This invention relates to apparatus for winding web. It relates more particularly to winding apparatus which maintains constant tension in the web during the winding operation.
A web winder is a machine which winds up the output of a web producing machine into a roll. For example, a winder may be positioned to receive printed web from a printing press. Sometimes the web winder may include a splicer so that a succession of webs of finite length can be wound up continuously on the same roll. An example of such a winder is disclosed in U.S. Pat. No. 3,756,526 owned by the assignee of the present application.

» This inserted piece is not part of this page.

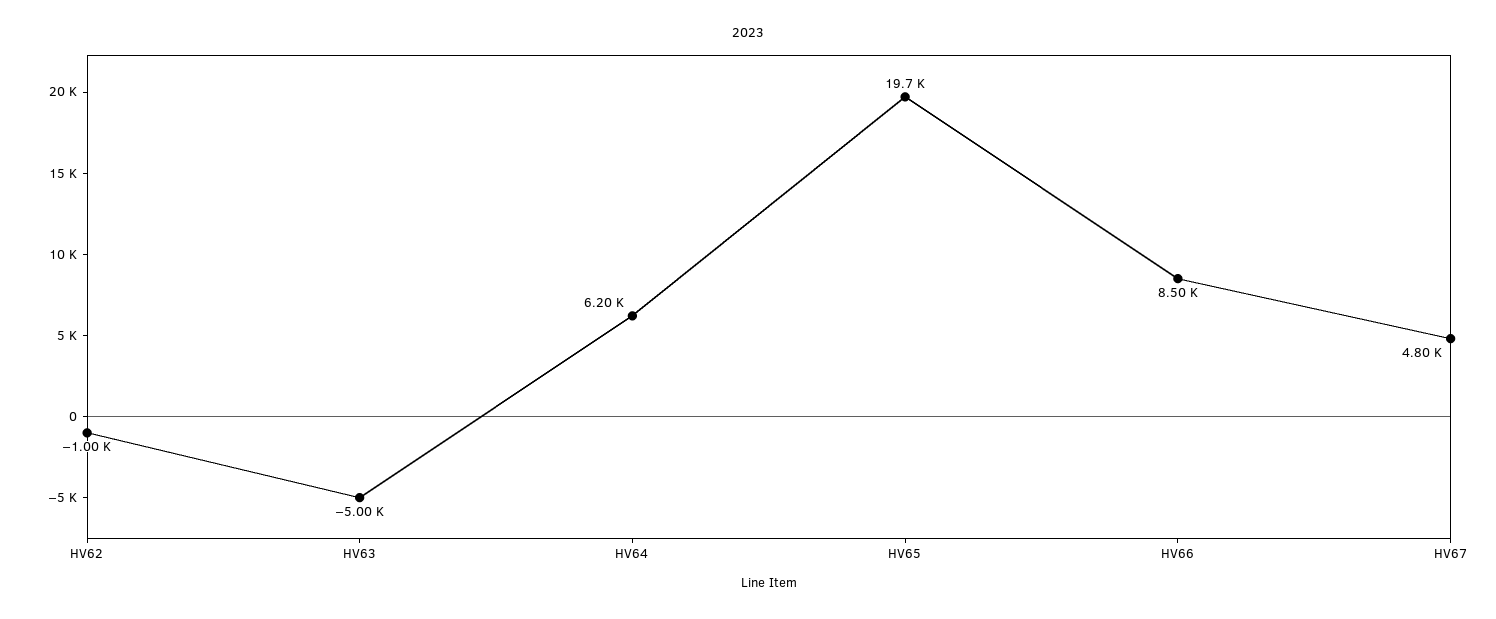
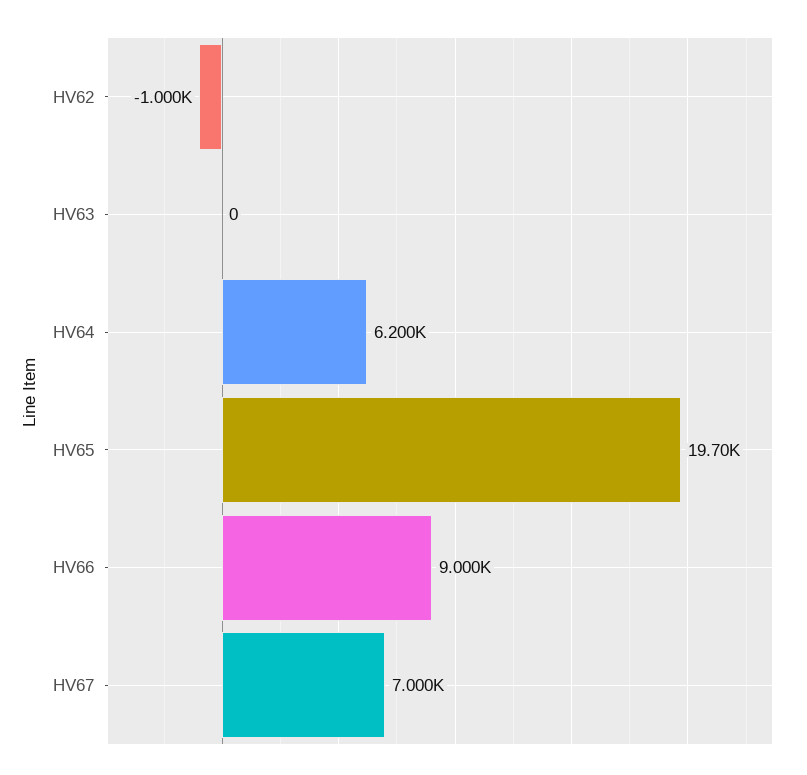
HV63: -5000 -> 0
HV66: 8500 -> 9000
HV67: 4800 -> 7000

In web winders generally, it is desirable to maintain constant tension in the web span between the web producing machine and the building web roll. Consequently, the web is trained through a tension sensing device such as a force-loaded dancer positioned between the web producing machine and the web roll. Web tension upsets cause the dancer to move from a selected reference position reflecting the desired web tension. These movements are sensed and used to increase or decrease the speed of the motive means driving the winding web roll as needed to maintain the dancer at its reference position thus compensating for the tension upset. For example, if web tension increases, the dancer is moved from its reference position in one direction. This displacement is sensed and a control signal is applied to the motive means causing it to slow down. This reduces the tension in the web with the result that the dancer returns to its reference position. Conversely, if the tension in the web decreases, the dancer moves in the opposite direction causing the motive means to speed up sufficiently to return the dancer to its reference position.
Winders may be classified into two general types, namely, surface winders and center winders. In the former, a driven roll engages the outermost convolution of the building web roll. In the absence of a web tension upset, the surface speed of the driven roll remains constant as the radius of the building roll increases. In the center winder, with which we are concerned here, however, the core chucks or spindle on which the web is being wound is given a velocity and torque such as to impart a constant tension or a selected tension taper to the web. In the center winder, then, the web surface speed and therefore its tension will vary depending upon the roll radius. Consequently, a center winder drive is required to impart torque and angular velocity to the winding roll that are dependent upon the roll radius. That is, the winder drive requires increasing torque at decreasing angular velocity to maintain selected web tension and surface speed conditions.
Since material issuing from a web producing machine is ordinarily approaching the winder at a fixed velocity, the constant web tension winding requirement is equivalent to a constant winder horsepower because the horsepower is proportional to the product of web velocity and web tension. Thus, while the winding horsepower of a center winder remains constant, the drive that provides it must be capable of supplying both a much larger torque and a higher speed than is required by the surface winder in order to properly drive the roll at both roll radius extremes.
If the winding operation is performed by an electric motor coupled to the core shaft or spindle either directly or through a constant mechanical transmission ratio, then the size of the motor will be determined by the maximum torque that must be provided when the roll is full. In most instances, then, this will dictate a motor horsepower rating substantially greater than the horsepower that must actually be delivered to the core chuck or spindle and the ancillary control electronics capable of handling the larger motor.
This maximum horsepower requirement can be reduced to some degree by taking advantage of the desirability of winding the rolls with a tension taper, i.e., a higher web tension at the core than at the surface of the completed roll, and also by such techniques as field weakening in the winder drive motor. However, even the use of such measures does not suffice to overcome the need for an oversized winder drive. As an example, a web roll is typically wound with a build-up ratio of maximum diameter to core diameter of 10 or 12 to 1. An optimum tension taper may be in the range of 1.5 to 2. Motor field weakening can produce an overspeed of a large DC motor on the order of 1.5 times its full torque rated speed. However, although such a technique can provide for a constant horsepower range of up to 6 to 1, the motor size and therefore its cost is still dictated by the maximum torque requirement, which results in a motor frame size capable of 6 times the motor horsepower rating based on full field low RPM operation.
To overcome the aforesaid limitation, various types of variable ratio transmission devices have been incorporated into web winders of this general type. For example, gear shifting devices which provide a plurality of fixed ratios have been used. However, such devices involve an inherent discontinuity in the winding process when changing from one ratio to another which produces web tension upsets. Therefore, these types of devices are usually unacceptable for most continuous web winding applications.
There do exist continuous variable ratio transmissions such as the so-called Variator which avoid such discontinuities. While these have been tried in web winders, their operation has not been entirely satisfactory because they are quite difficult to control by the usual web tension sensing devices. That is, when typical tension sensors such as dancer rollers, tension transducers and the like are used, they are difficult or nearly impossible to interface with such continuously variable speed transmissions due to the slow response of the transmission's speed control. Consequently, such mechanical transmissions have not found wide application in web winding apparatus.